Given information =
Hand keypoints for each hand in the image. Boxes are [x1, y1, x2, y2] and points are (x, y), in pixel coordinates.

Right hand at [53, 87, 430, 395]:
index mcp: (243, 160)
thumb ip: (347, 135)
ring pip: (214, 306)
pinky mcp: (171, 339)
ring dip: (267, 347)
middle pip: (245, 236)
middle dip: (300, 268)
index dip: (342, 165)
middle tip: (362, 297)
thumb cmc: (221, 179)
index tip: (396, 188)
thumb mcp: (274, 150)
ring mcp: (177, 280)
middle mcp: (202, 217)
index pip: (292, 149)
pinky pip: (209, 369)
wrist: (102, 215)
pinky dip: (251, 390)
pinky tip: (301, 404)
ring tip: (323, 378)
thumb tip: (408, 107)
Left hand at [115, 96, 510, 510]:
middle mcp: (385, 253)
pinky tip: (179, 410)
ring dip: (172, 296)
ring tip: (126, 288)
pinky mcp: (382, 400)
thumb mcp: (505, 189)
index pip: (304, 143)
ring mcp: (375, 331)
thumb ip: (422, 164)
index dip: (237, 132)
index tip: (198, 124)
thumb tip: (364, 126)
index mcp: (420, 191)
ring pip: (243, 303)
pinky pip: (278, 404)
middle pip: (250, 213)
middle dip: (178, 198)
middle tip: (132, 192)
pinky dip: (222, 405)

...

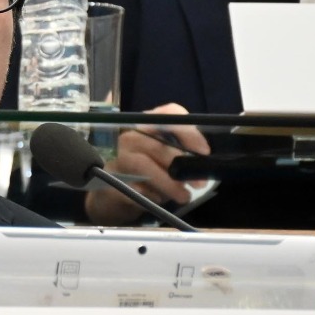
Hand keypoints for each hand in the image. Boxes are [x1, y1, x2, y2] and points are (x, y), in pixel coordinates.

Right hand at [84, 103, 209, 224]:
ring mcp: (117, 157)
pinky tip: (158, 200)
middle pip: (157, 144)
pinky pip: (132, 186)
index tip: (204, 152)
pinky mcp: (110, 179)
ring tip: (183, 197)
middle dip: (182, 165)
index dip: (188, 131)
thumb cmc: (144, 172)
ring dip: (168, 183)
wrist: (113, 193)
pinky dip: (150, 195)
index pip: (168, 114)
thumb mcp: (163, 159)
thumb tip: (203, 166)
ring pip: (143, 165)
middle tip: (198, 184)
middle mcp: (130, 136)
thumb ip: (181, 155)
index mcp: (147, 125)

==

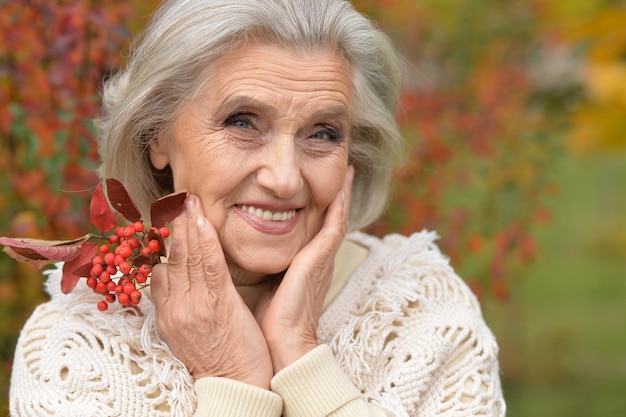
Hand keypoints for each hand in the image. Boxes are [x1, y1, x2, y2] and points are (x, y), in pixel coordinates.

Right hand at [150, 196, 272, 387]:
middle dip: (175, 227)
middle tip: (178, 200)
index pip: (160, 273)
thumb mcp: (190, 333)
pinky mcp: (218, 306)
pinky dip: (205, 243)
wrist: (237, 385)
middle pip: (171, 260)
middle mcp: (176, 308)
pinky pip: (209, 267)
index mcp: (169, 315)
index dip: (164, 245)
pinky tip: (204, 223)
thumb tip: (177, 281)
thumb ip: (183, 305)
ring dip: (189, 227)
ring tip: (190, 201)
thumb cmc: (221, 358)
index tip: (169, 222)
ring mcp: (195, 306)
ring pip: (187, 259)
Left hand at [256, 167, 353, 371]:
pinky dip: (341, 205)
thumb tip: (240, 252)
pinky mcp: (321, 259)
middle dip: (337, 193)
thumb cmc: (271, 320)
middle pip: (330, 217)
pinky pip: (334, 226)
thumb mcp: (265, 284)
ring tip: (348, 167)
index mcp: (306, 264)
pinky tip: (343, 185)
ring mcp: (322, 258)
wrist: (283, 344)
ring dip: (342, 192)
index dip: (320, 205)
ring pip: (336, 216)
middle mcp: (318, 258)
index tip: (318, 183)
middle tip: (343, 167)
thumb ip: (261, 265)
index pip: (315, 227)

Instructions for the task = Working from the data above, extract solely the lines from the one containing "ring tip: (126, 288)" through the one containing "pinky dip: (222, 405)", exactly as they appear, both included.

Result of the exercise =
ring tip: (126, 288)
pinky mcp: (382, 400)
thumb mcp: (505, 189)
index pip: (304, 143)
ring mcp: (375, 331)
thumb ip: (422, 164)
index dip: (237, 132)
index tip: (198, 124)
thumb tip: (364, 126)
index mcp: (420, 191)
ring pip: (243, 303)
pinky pip: (278, 404)
middle pip: (250, 213)
middle dip: (178, 198)
middle tip: (132, 192)
pinky dip: (222, 405)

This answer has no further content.